Answer these questions from the Sniper FAQ:
(a) What barrier synchronization interval does Sniper use by default?
(b) Against which microarchitecture was Sniper validated in the SC11 paper?
(c) Why did the original micro-op decoder have to be rewritten before release?

= Quoted passage =
▬▬▬

Frequently Asked Questions

From Sniper
Jump to navigation Jump to search

Q: How is the memory subsystem in Sniper different from other simulators?

A: The memory hierarchy in Sniper resolves memory requests immediately. This allows Sniper to run at higher speeds as it does not require the simulator to be run in lock step every cycle. By default, we use barrier synchronization with a fairly low interval (1000ns) to maintain accuracy, as relaxed synchronization (--clock_skew_minimization/scheme=none) can result in large errors. See our SC11 paper for more details on synchronization options and the speed versus accuracy trade-offs. For more details on how Sniper's memory subsystem works, see our causality information page.

Q: How good is the accuracy of Sniper compared to real hardware?

A: In our SC11 paper we describe the validation of the Sniper simulator against the Core 2 (Dunnington) microarchitecture. Nevertheless, between the time that we published that paper and the first open source version of Sniper had been released, there have been many changes to the simulator. A few changes were made that were a requirement for release (our original micro-op decoder was not MIT licensed, and therefore we needed to rewrite it before release, for example). There have also been a few changes with respect to the microarchitecture modeled. For example, our first release did not include Core 2 configuration files and settings, but was the beginning of a migration to the Nehalem microarchitecture. Note that many of the configuration settings for a microarchitecture are configurable via config-file options, but many were also hard-coded in the source-code. Therefore, the released version had many hard-coded changes made to the source which were additions to support Nehalem (we are currently working towards making most of these options config-file configurable, but we aren't quite there yet). We are currently in the process of validating the Nehalem models, but, of course, this is a very time-consuming endeavor. From a core perspective, we are quite happy with the results that we are getting when comparing microbenchmarks that use the most common floating-point and integer instructions. Nevertheless, we are still working to increase the accuracy of all of the components of the microarchitecture. We will update this page with more information on specific validation results in the coming months. We are trying our best to make an accurate simulator, and your feedback is appreciated to improve it's accuracy. Please tell us if you find any issues (either incorrect models or bugs) so we can fix them right away. No simulator is perfect, but our goal is to try to get as close as possible. The feedback so far has been great, thanks.

Q: How can I configure core frequencies/DVFS in Sniper?

▬▬▬

= Given information =
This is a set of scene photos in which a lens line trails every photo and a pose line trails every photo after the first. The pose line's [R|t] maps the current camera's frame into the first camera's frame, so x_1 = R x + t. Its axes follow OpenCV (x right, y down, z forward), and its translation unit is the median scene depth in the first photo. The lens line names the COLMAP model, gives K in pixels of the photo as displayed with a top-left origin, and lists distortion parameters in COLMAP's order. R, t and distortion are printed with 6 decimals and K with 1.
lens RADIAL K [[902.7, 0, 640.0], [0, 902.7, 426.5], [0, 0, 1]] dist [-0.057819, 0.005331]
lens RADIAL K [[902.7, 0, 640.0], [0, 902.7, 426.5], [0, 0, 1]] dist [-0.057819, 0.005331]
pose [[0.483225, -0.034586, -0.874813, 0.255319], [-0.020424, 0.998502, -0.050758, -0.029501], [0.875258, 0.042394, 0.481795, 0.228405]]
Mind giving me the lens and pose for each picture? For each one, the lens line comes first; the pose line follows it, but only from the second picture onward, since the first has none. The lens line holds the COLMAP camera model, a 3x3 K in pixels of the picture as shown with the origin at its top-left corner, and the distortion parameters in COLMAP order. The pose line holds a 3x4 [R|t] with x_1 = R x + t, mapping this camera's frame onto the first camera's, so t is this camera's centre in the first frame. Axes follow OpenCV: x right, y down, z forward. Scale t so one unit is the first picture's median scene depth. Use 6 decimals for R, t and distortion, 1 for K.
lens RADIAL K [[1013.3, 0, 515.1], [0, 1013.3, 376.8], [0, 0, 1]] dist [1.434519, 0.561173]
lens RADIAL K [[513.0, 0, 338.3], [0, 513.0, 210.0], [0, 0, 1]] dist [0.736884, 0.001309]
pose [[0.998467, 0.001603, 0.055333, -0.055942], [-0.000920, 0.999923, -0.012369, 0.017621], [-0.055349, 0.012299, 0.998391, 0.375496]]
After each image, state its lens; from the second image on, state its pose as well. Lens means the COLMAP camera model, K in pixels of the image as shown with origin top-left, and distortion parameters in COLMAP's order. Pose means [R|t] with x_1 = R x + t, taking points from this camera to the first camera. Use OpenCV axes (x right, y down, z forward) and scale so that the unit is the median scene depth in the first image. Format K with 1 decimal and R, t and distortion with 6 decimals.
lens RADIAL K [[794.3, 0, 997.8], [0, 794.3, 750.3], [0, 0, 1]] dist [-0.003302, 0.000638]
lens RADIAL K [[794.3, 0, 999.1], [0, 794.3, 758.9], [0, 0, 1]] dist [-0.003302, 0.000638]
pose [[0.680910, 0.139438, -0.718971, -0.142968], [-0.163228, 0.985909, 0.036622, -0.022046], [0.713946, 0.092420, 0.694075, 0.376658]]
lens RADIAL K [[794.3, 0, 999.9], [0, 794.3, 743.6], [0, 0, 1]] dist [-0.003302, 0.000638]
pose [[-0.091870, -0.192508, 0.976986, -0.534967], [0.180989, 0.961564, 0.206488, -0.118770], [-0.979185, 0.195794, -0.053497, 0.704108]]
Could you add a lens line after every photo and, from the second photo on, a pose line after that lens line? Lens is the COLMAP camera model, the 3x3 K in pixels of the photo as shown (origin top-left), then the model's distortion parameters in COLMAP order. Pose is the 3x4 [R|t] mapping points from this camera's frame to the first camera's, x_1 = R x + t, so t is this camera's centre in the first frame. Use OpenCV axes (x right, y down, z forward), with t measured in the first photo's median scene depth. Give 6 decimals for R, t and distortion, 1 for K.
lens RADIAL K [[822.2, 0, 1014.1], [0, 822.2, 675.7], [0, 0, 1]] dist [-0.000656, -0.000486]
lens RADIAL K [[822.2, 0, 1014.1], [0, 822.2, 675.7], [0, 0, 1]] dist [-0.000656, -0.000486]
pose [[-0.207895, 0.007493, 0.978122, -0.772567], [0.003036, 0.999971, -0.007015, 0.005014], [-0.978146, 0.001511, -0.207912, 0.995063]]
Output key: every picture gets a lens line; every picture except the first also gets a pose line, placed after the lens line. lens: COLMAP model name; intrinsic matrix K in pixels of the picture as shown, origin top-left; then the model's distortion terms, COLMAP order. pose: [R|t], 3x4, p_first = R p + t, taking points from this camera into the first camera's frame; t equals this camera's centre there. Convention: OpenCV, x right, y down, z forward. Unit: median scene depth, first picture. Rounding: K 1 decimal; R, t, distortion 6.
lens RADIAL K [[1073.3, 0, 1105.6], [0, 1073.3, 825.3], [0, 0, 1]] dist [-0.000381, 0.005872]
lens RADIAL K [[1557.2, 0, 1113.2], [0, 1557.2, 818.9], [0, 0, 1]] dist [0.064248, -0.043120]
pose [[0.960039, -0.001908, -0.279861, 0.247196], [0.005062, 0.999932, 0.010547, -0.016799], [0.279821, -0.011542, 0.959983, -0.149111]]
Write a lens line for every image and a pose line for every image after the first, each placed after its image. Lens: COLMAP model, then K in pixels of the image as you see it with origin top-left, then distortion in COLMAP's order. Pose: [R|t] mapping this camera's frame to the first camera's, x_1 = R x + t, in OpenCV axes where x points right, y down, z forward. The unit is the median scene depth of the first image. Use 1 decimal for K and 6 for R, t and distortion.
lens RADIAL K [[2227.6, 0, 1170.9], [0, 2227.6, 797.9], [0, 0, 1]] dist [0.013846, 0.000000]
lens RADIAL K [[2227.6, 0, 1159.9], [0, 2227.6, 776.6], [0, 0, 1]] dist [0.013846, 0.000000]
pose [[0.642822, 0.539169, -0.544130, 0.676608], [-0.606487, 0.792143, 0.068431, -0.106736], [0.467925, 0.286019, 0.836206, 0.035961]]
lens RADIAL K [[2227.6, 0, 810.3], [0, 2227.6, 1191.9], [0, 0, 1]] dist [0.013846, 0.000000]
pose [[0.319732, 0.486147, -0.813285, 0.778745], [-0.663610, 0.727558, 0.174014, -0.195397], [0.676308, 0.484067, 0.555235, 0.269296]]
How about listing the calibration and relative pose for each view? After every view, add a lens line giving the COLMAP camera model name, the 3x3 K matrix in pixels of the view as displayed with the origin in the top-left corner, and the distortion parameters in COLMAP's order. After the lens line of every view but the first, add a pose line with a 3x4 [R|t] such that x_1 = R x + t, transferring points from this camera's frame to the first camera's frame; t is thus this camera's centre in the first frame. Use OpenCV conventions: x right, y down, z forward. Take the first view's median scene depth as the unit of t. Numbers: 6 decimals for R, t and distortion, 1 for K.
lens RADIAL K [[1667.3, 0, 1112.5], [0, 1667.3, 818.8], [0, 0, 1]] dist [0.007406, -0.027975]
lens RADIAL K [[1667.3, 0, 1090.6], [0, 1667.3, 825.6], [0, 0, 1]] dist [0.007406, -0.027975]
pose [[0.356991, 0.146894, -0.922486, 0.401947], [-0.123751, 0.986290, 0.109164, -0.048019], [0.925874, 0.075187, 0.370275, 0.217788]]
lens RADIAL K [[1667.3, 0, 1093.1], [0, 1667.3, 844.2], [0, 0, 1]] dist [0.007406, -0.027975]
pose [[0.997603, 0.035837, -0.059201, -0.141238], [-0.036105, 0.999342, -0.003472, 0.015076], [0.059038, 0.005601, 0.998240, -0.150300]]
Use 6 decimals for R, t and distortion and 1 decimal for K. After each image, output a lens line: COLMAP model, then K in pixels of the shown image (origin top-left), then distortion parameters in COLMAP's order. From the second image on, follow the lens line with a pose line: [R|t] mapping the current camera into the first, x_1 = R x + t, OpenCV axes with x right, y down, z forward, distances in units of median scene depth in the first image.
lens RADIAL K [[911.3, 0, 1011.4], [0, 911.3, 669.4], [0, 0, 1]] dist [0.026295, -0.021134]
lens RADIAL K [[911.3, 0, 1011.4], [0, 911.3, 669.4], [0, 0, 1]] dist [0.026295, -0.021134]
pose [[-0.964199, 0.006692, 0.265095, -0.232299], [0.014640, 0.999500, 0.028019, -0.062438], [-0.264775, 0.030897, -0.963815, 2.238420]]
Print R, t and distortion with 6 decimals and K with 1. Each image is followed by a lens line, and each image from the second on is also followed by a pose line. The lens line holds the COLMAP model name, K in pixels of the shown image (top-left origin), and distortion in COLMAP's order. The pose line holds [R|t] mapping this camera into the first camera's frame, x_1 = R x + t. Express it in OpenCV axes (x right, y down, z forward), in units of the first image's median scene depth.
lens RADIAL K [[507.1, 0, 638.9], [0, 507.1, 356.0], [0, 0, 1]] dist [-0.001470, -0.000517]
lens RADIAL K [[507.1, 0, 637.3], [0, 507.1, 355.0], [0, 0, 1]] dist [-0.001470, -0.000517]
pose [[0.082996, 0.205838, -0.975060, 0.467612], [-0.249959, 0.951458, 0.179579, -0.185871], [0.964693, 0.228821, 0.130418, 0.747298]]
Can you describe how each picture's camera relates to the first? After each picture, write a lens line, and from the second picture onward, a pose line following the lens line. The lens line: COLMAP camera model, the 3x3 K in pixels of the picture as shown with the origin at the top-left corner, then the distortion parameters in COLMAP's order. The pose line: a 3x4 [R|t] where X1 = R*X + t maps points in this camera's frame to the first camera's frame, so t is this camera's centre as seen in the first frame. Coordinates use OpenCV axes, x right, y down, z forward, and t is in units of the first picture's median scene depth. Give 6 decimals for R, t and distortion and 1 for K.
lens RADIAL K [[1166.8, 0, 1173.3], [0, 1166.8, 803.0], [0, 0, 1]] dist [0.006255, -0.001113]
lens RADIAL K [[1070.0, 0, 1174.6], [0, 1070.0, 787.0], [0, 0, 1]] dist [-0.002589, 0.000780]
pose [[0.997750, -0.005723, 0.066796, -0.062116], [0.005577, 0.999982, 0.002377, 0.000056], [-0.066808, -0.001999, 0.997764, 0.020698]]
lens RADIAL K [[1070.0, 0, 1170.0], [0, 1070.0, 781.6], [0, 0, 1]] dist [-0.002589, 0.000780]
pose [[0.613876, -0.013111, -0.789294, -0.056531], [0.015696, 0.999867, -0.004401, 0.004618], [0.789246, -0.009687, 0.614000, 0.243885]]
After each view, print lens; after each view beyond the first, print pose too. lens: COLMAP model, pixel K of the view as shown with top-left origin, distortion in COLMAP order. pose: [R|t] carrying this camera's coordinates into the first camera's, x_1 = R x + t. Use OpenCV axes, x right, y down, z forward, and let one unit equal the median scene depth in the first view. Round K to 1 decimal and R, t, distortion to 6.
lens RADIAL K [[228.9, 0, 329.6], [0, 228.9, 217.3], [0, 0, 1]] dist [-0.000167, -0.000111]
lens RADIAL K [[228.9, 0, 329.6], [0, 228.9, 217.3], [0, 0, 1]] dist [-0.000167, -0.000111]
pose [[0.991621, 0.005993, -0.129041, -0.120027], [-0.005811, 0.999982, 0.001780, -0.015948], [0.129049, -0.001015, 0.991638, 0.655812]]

▬▬▬

= Output for this exercise =
(a) 1000ns.
(b) The Core 2 (Dunnington) microarchitecture.
(c) It was not MIT licensed.